Только один год (Аллилуева) - страница 30

Я не боялась смерти и этого отстрадавшего мертвого тела, и спокойно спала ночью в другой комнате, хотя мне никогда еще не приходилось провести ночь в одной квартире с покойником. Дети немного нервничали, Берта осталась у нас ночевать. Но добрая, беззлобная душа витала здесь и нечего было бояться. Я спокойно зашла утром в спальню и положила руку на холодный восковой лоб. Был морозный день, и комната уже наполнилась солнечным светом.

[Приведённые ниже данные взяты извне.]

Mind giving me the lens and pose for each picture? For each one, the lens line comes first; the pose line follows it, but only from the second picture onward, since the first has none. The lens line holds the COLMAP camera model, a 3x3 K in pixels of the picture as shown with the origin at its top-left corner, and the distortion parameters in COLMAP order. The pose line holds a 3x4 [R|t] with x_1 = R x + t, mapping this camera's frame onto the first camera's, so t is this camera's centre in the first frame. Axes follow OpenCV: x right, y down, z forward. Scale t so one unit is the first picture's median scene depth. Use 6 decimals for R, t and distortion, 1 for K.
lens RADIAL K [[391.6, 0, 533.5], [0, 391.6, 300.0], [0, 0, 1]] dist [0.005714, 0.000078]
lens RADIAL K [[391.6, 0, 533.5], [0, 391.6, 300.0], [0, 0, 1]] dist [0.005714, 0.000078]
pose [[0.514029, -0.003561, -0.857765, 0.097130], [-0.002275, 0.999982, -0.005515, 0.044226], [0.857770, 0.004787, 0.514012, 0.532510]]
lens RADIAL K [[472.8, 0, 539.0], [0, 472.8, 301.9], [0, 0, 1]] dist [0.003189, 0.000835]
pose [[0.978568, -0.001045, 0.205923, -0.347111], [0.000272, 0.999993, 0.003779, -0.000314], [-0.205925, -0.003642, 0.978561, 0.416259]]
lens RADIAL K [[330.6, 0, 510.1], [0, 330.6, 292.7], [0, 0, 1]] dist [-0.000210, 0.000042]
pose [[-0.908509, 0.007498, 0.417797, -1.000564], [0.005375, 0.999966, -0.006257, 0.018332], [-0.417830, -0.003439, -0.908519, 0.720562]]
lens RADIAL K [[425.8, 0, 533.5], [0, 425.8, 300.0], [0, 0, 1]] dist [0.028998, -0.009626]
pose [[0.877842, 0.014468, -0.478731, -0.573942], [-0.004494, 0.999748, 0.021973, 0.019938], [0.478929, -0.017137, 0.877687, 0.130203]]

Днем, перед выносом, собрались все индийцы, пришел посол, пришли мои приятельницы и милая докторша из больницы, вся в слезах. Один из индийцев читал на санскрите стихи из «Бхагавад-Гиты» о бессмертии вечного Духа. В комнате курились сандаловые ароматные палочки. Заплаканные редакторши из издательства принесли цветы. Наша квартира была полна людей, и вскоре все двинулись вслед за гробом к выходу. Дома остались только Катя и Леночка, они боялись крематория.

Был солнечный, морозный день 1-го ноября. Во дворе стояло несколько мальчишек. Соседки попрятались, боялись иностранцев и посольских машин. Я так удивилась, увидев возле входа в крематорий ожидавших там Марину с мужем (несмотря на мороз, от которого она всегда задыхалась), и моих друзей из ИМЛИ, пришедших проститься, хотя они даже никогда не встречались с Сингхом. Я не ожидала этого, и стало теплее на сердце.

Я не ожидала и того, что мой сын поцелует лоб покойного при последнем прощании – он сделал это вдруг, повинуясь какому-то порыву. Я не угадала, что человек, ни к кому не питавший злобы, вызывал у всех если не любовь, то искреннее уважение.

Три года назад я прочла у Сингха в записной книжке: «В случае моей смерти пусть тело кремируют, а прах бросят в реку. Религиозная церемония не нужна». Я сказала ему тогда, что это ведь и есть индусский религиозный обряд, – но какую реку он имел в виду? Ганг? Он улыбнулся сказал: – «Да, Ганг. Но я могу умереть заграницей, и кто станет думать о том, чтобы ехать к Гангу? Все реки одинаковы, все текут в один океан».

Я вспомнила этот разговор теперь. За последние три года он изменился во многом, внутренне отошел от коммунизма. Иногда он читал мне на память ведические мантры. Он встретил смерть, как подобает индусу, и он должен возвратиться в Ганг. Кто станет думать об этом?

Я не могла никому отдать эту маленькую урну, стоявшую теперь в спальне, я была привязана к ней невидимыми нитями. Я не могла с ней расстаться, она звала и тянула меня за собой силой привязанности и преданности, незнакомой мне раньше.

«Ты должна поехать сама – не поручай никому. Ты должна сама». Шушу Галеб была первой, кто высказал это вслух. Берта поддержала ее. Я не верила, что мне разрешат – мне же ясно было сказано, что заграницу меня никогда не пустят. Но я все-таки написала снова Косыгину и Брежневу, обоим сразу. Очевидно, вопрос был решен быстро – меня вызвали на следующее же утро.